◆ EXTRACT ◆
● ● ● ● ●
The prototype’s anti-entropy protocol had gaping security holes. It was replaced by a real P2P anti-entropy protocol, which won Best Paper at SOSP a tenth of a century ago. I have long thought that the fundamental challenge facing system architects is to build systems that fail gradually, progressively, and slowly enough for remedial action to be effective, while emitting alarming noises to attract attention to impending collapse. The interest in our paper is that it shows such a system, albeit in a very restricted area of application. It is a true P2P system with no central control (which would provide a focus for attack), using three major defensive techniques:
Effort-balancing, to ensure that the computational cost of requesting a service from a peer exceeds the computational cost of satisfying the request. If this condition isn’t true in a P2P network, the bad guy can wear the good guys down.
Lots of copies, so that the anti-entropy protocol can work by sampling the population of copies. Randomly sampling the peers makes it hard for the bad guy to know which peers are involved in which operations.
● ● ● ● ●
◆ TASK TO COMPLETE ◆
Rewrite the part of the P2P security text that opens with the words containing "Lots of copies, so" and closes with "in which operations.", putting "nodes" in place of "peers".

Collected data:
● ● ● ● ●
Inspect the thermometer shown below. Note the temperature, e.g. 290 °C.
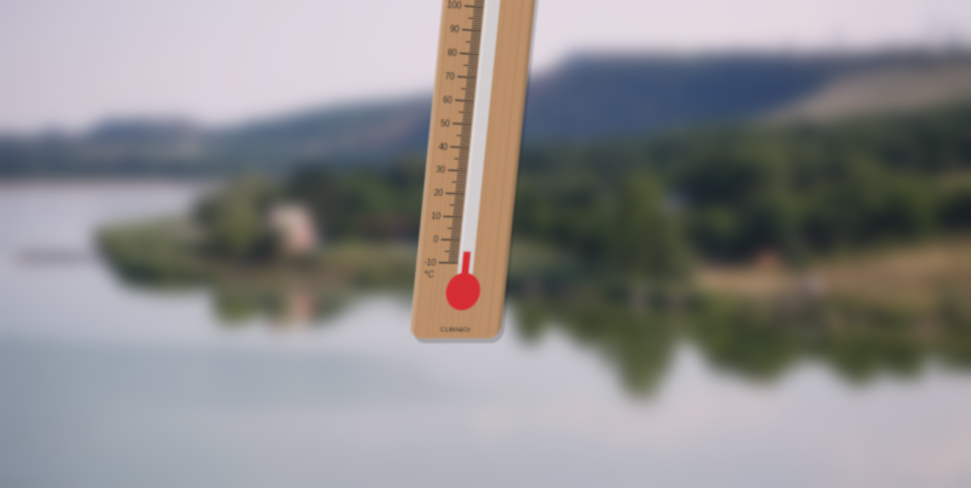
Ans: -5 °C
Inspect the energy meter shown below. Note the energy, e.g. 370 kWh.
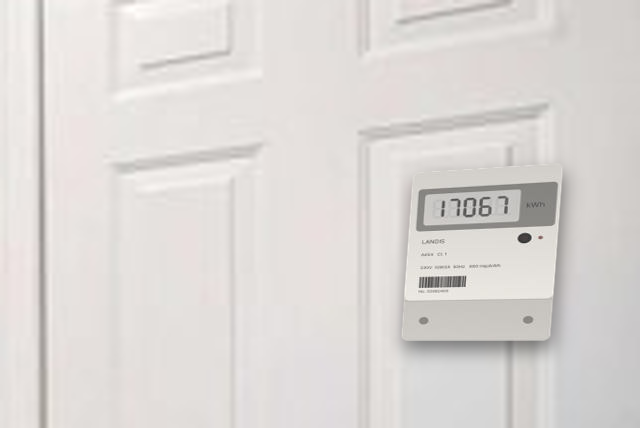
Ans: 17067 kWh
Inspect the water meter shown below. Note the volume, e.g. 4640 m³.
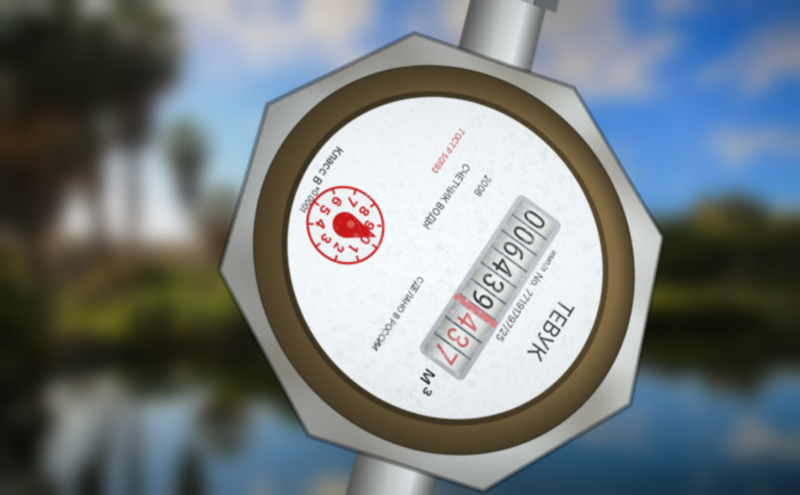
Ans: 6439.4369 m³
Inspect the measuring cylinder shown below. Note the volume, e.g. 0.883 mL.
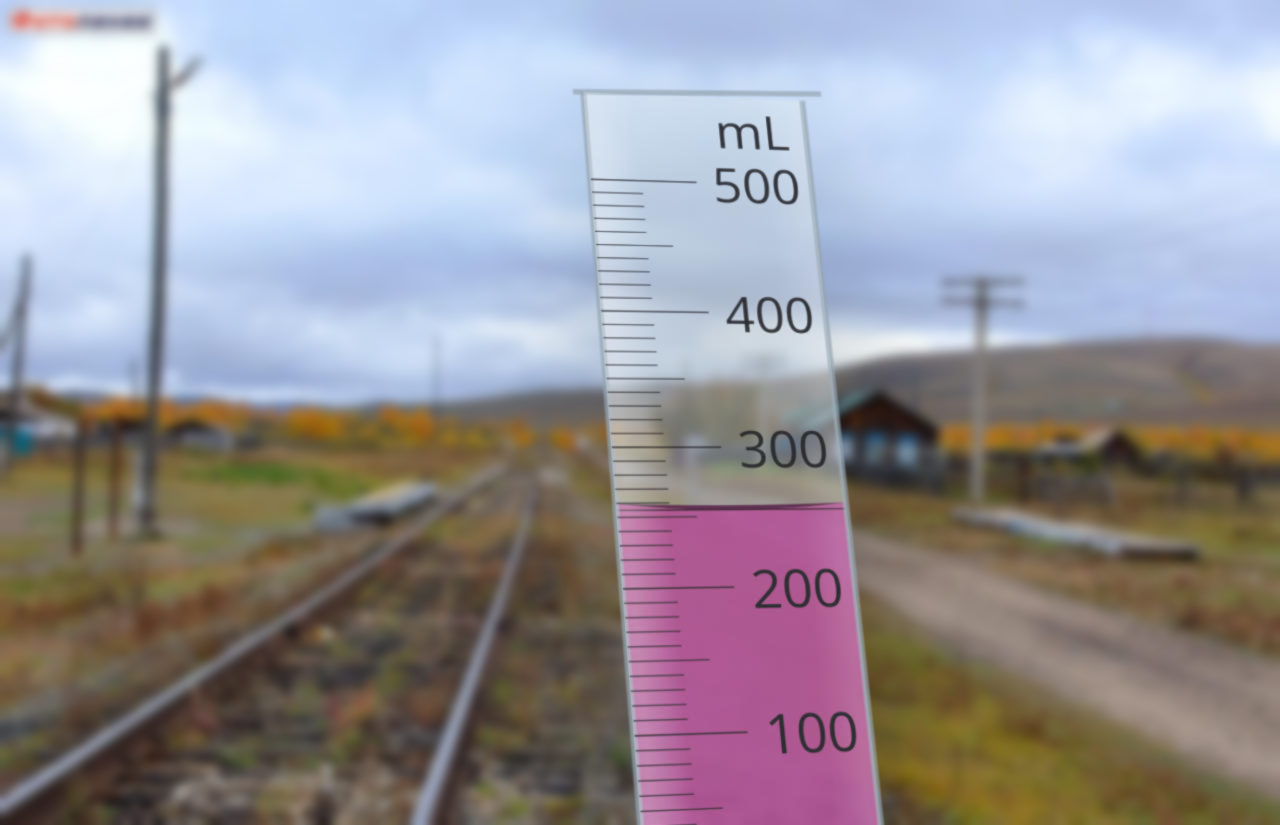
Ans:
● ● ● ● ●
◆ ANSWER BOX ◆
Lots of copies, so that the anti-entropy protocol can work by sampling the population of copies. Randomly sampling the nodes makes it hard for the bad guy to know which nodes are involved in which operations.